> TASK DESCRIPTION
Using the records below, find every line that includes "fruit" and copy it.

Stored data
○ ○ ○
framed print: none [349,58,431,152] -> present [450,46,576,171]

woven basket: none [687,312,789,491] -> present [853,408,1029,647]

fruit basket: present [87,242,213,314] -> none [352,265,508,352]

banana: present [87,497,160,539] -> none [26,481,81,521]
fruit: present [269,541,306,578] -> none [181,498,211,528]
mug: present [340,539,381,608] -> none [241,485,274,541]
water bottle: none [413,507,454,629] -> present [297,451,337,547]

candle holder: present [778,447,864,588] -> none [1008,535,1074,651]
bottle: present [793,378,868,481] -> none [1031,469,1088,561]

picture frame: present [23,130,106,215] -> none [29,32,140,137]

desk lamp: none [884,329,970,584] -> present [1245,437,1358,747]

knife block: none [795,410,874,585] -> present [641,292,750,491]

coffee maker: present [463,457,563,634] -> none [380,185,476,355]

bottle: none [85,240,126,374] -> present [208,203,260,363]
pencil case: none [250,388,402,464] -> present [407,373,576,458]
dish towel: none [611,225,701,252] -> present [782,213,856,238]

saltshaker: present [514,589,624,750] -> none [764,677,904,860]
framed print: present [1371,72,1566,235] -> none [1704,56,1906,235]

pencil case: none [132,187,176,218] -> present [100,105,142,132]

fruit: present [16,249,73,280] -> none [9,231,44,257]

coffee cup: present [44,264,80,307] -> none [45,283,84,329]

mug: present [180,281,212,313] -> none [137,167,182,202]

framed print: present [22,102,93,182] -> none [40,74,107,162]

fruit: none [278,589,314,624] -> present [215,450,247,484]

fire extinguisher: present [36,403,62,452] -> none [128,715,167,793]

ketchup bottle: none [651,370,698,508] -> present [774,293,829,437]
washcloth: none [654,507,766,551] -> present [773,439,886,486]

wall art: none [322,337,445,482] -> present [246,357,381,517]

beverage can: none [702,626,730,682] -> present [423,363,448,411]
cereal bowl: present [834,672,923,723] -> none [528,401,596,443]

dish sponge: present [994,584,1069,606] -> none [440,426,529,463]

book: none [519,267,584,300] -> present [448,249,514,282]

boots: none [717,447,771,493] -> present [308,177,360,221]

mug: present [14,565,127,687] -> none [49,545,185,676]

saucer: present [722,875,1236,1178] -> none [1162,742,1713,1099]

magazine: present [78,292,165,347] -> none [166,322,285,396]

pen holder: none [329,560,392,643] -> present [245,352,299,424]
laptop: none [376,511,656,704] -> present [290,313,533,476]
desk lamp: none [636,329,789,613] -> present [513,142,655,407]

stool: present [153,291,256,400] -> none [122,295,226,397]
○ ○ ○
> EXPECTED OUTPUT
fruit basket: present [87,242,213,314] -> none [352,265,508,352]
fruit: present [269,541,306,578] -> none [181,498,211,528]
fruit: present [16,249,73,280] -> none [9,231,44,257]
fruit: none [278,589,314,624] -> present [215,450,247,484]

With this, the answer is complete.